[Information shown Boundary: Start]
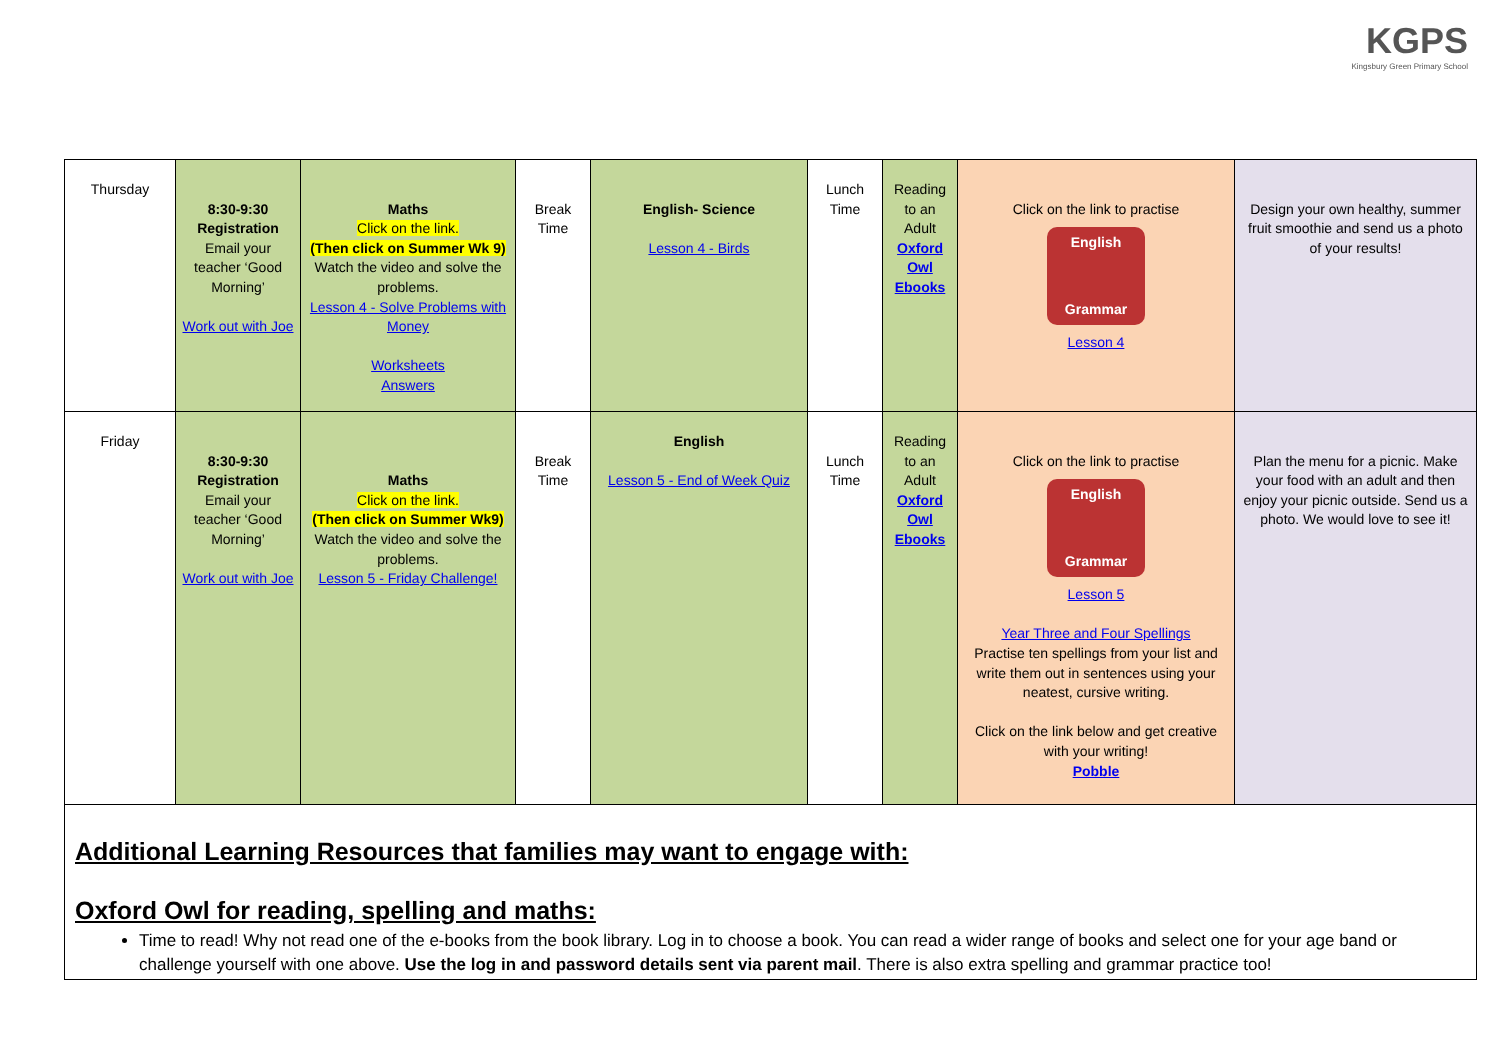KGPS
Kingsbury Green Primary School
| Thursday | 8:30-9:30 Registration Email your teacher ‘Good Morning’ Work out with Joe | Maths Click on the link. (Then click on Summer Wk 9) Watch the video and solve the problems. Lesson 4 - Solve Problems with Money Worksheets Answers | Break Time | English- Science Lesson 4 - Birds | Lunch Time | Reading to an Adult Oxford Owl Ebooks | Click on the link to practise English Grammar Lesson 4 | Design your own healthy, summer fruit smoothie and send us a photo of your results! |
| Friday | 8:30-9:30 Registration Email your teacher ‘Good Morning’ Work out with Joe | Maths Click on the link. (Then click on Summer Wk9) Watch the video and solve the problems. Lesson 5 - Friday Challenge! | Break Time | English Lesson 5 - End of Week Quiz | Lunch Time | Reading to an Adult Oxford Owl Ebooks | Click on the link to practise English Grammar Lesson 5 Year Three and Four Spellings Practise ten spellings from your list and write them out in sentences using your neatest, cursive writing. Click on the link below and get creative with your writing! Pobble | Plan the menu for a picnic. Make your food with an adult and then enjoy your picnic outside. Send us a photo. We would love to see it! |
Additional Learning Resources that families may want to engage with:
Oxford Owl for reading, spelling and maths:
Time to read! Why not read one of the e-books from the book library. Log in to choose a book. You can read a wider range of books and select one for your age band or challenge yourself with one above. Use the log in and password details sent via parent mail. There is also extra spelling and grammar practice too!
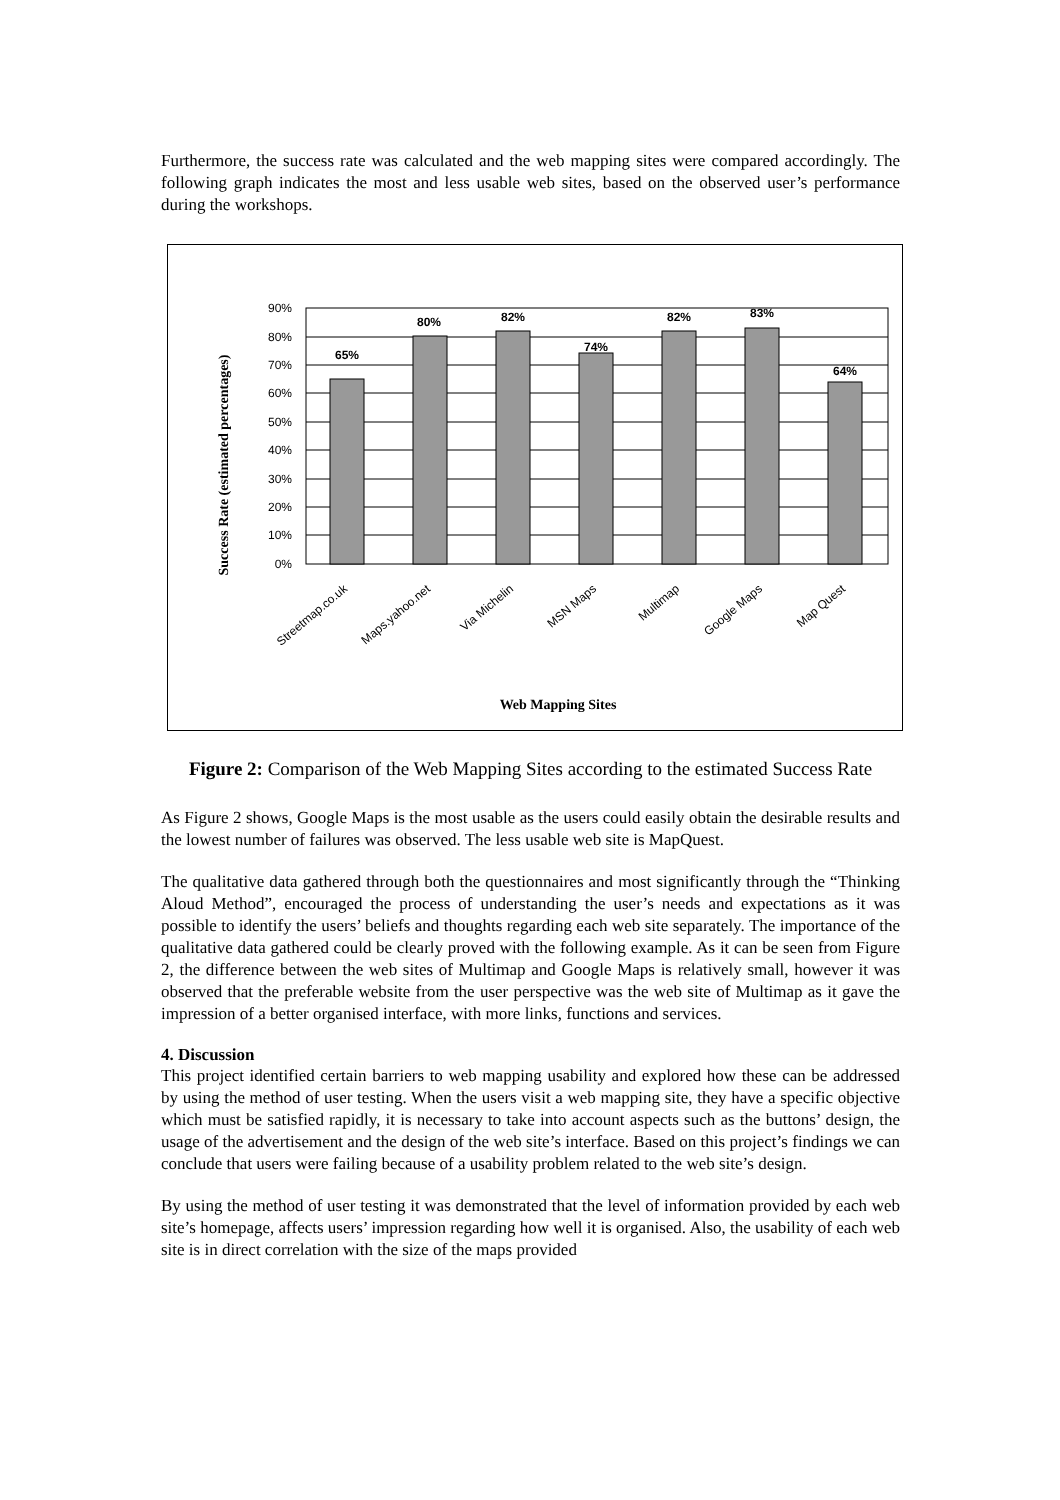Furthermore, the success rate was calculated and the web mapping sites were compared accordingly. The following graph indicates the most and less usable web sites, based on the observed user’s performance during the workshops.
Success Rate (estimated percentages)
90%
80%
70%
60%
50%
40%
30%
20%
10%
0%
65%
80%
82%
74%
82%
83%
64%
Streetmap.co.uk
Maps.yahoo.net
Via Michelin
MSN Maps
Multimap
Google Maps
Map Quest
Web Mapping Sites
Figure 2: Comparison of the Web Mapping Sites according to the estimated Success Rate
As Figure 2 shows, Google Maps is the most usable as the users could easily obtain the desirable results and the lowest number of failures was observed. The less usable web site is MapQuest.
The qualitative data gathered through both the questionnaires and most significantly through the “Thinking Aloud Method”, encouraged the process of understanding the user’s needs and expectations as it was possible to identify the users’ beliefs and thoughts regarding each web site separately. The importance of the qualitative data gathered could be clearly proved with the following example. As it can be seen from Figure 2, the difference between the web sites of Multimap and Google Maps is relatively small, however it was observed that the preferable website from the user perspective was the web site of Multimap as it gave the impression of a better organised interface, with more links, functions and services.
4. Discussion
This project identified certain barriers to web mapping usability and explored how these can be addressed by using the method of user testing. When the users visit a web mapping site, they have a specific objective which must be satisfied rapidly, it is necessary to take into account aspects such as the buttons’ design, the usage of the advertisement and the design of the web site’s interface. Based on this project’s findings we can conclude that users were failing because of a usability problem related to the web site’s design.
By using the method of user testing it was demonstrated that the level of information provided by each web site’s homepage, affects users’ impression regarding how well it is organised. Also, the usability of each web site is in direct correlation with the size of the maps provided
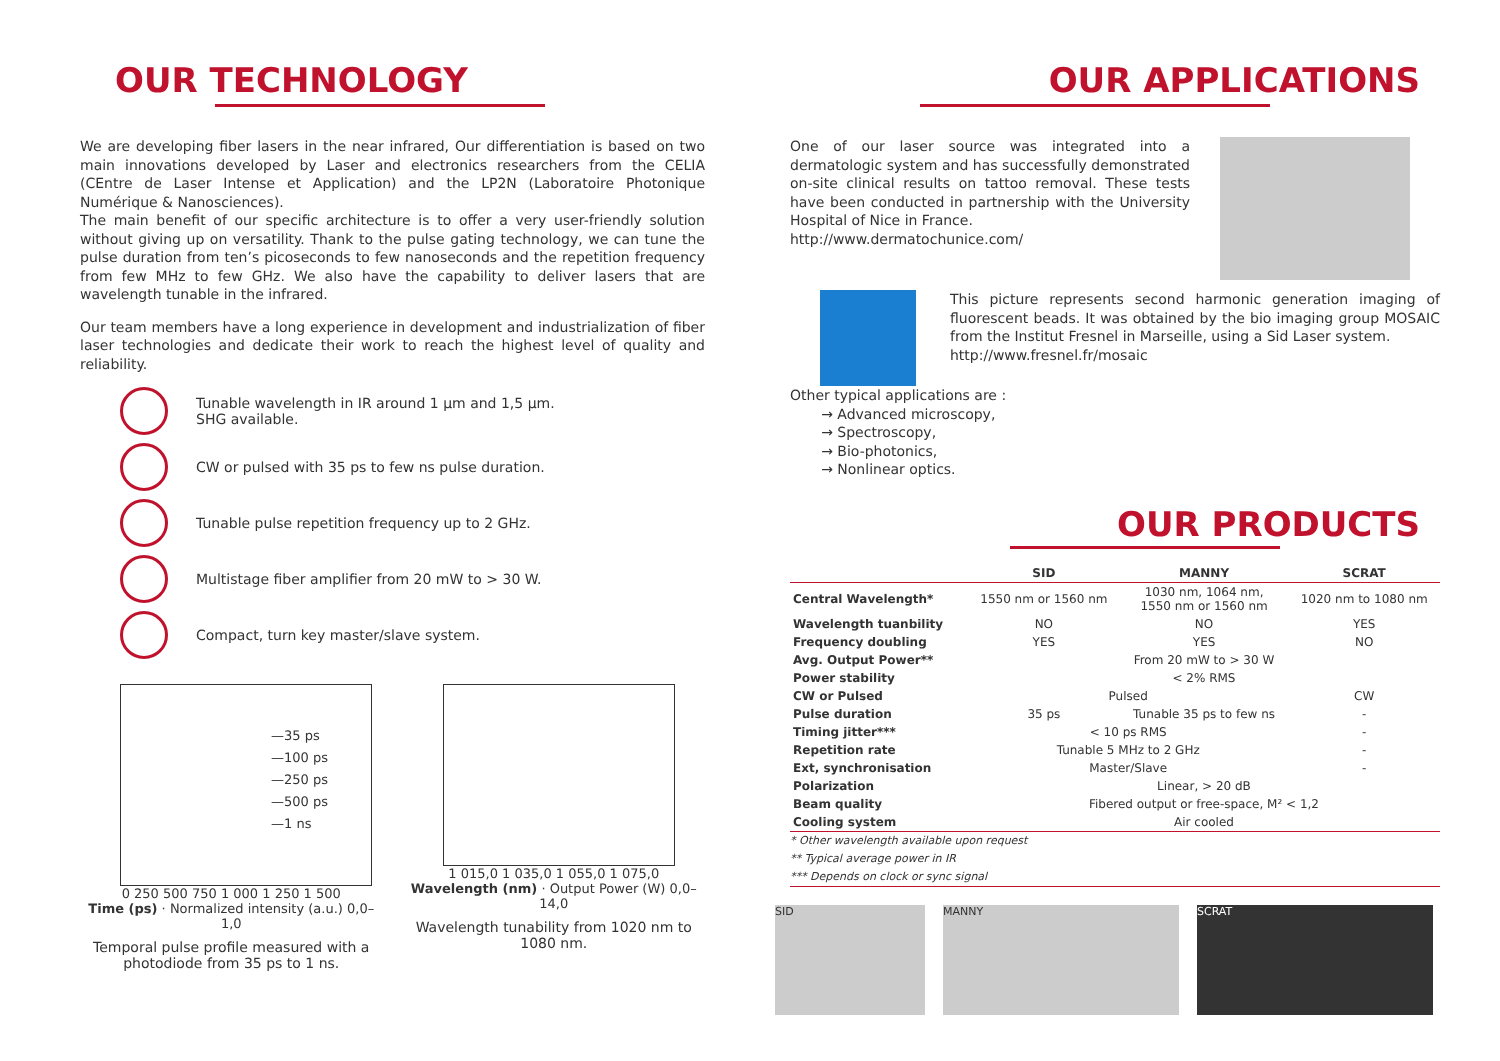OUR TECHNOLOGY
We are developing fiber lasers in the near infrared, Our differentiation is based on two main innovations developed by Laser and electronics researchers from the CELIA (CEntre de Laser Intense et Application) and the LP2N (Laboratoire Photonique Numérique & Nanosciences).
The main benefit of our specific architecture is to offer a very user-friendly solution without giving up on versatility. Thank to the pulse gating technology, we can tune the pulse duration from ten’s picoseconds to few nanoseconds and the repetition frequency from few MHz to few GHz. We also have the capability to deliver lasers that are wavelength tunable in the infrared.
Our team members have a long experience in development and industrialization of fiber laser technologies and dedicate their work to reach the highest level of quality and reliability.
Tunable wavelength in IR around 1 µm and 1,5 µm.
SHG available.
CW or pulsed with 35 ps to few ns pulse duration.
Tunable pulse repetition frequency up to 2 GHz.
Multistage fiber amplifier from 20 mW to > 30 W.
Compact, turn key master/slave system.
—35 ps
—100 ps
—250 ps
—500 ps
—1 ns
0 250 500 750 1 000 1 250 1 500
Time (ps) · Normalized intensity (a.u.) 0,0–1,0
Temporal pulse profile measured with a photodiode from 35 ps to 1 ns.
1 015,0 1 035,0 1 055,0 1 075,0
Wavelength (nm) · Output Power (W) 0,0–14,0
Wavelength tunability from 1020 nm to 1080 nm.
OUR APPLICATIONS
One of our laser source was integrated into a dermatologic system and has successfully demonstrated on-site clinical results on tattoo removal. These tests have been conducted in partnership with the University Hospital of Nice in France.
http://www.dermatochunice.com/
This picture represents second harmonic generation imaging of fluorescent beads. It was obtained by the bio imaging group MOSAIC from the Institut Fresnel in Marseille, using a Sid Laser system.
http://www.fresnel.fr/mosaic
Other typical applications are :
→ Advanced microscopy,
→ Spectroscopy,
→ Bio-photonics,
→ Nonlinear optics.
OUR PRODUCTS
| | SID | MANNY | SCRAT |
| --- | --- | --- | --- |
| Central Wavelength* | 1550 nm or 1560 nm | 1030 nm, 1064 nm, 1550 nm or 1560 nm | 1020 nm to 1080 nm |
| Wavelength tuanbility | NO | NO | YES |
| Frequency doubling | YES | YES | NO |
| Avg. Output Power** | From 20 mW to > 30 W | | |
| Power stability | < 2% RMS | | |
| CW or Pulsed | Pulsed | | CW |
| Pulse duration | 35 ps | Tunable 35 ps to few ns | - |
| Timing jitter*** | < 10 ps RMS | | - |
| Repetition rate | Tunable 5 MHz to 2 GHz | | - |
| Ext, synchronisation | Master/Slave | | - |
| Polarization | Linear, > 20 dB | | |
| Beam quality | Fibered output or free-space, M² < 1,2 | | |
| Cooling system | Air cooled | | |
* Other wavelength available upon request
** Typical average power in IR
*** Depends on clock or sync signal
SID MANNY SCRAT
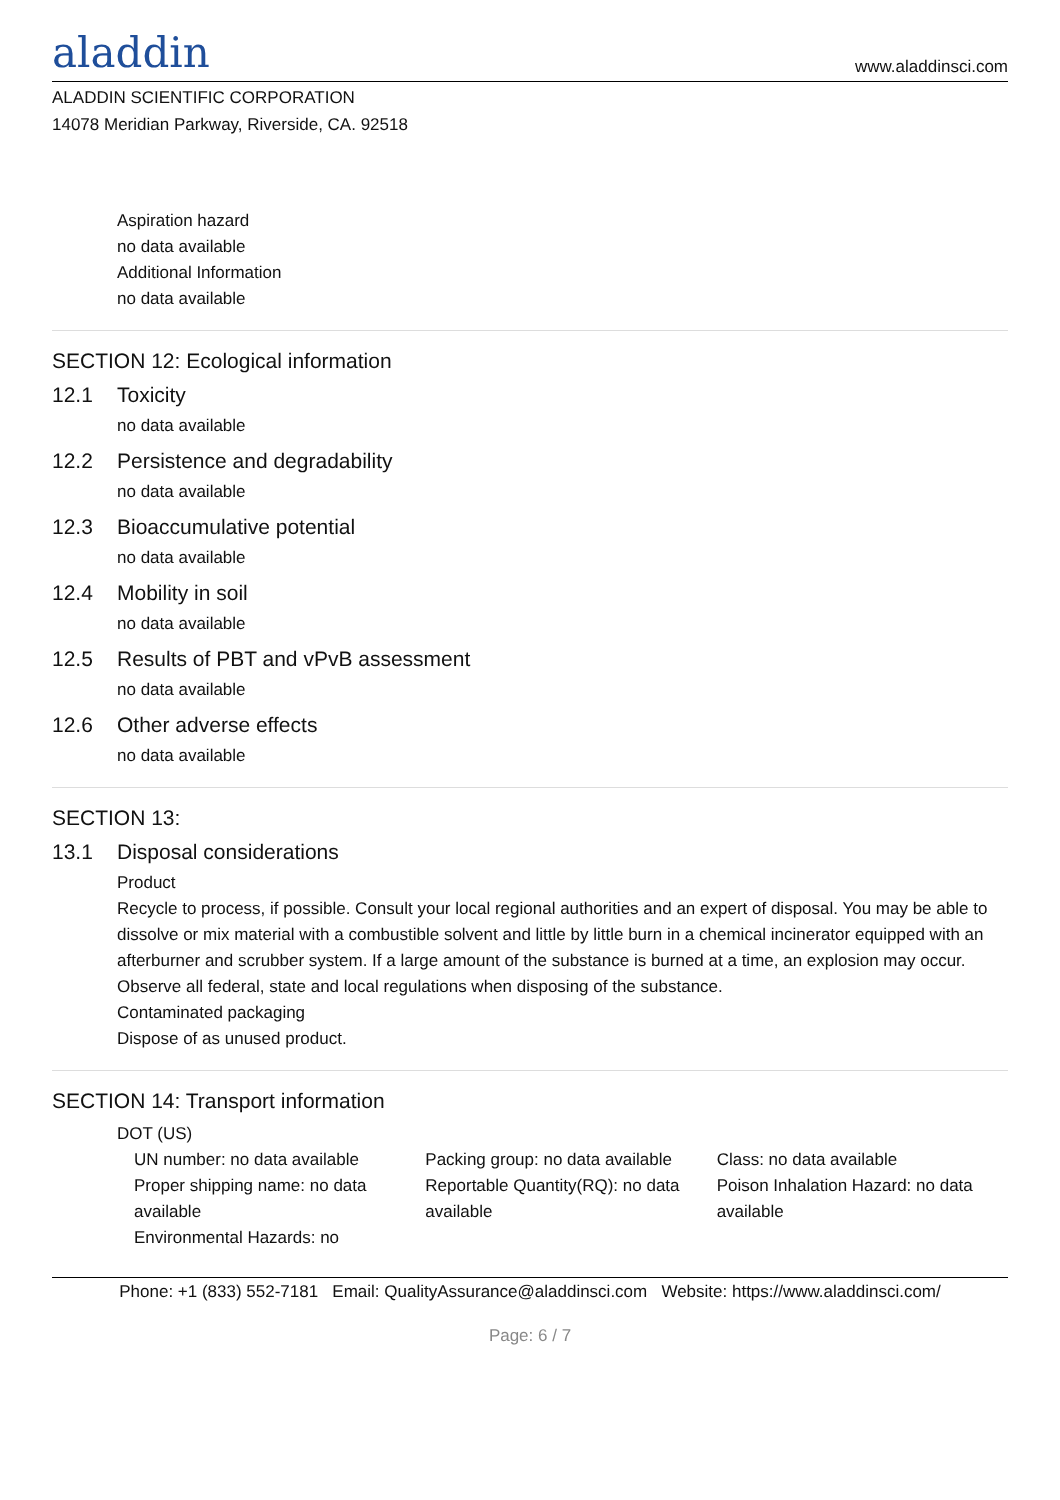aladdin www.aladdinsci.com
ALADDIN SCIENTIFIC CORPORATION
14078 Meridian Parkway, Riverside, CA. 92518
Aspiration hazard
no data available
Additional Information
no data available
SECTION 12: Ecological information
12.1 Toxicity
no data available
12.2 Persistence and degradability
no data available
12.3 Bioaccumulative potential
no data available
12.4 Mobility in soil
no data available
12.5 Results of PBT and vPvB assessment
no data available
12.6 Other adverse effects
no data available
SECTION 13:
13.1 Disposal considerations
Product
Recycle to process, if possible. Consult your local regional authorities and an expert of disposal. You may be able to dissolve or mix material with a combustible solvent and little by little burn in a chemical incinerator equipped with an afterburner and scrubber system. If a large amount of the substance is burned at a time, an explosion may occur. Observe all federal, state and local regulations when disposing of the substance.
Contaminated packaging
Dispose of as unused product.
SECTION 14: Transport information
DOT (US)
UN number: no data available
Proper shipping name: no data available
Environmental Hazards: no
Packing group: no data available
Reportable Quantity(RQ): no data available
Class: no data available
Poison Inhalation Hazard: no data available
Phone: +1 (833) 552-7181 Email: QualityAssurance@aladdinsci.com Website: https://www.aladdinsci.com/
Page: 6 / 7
[Information shown Boundary: End]
> [Exercise aim]: Look above for the line holding "1 015,0 1 035,0 1 055,0 1 075,0", then set down exactly that line and every line after it up to and including the line holding "OUR APPLICATIONS", with nothing else.

> [Expected answer]:
1 015,0 1 035,0 1 055,0 1 075,0
Wavelength (nm) · Output Power (W) 0,0–14,0
Wavelength tunability from 1020 nm to 1080 nm.
OUR APPLICATIONS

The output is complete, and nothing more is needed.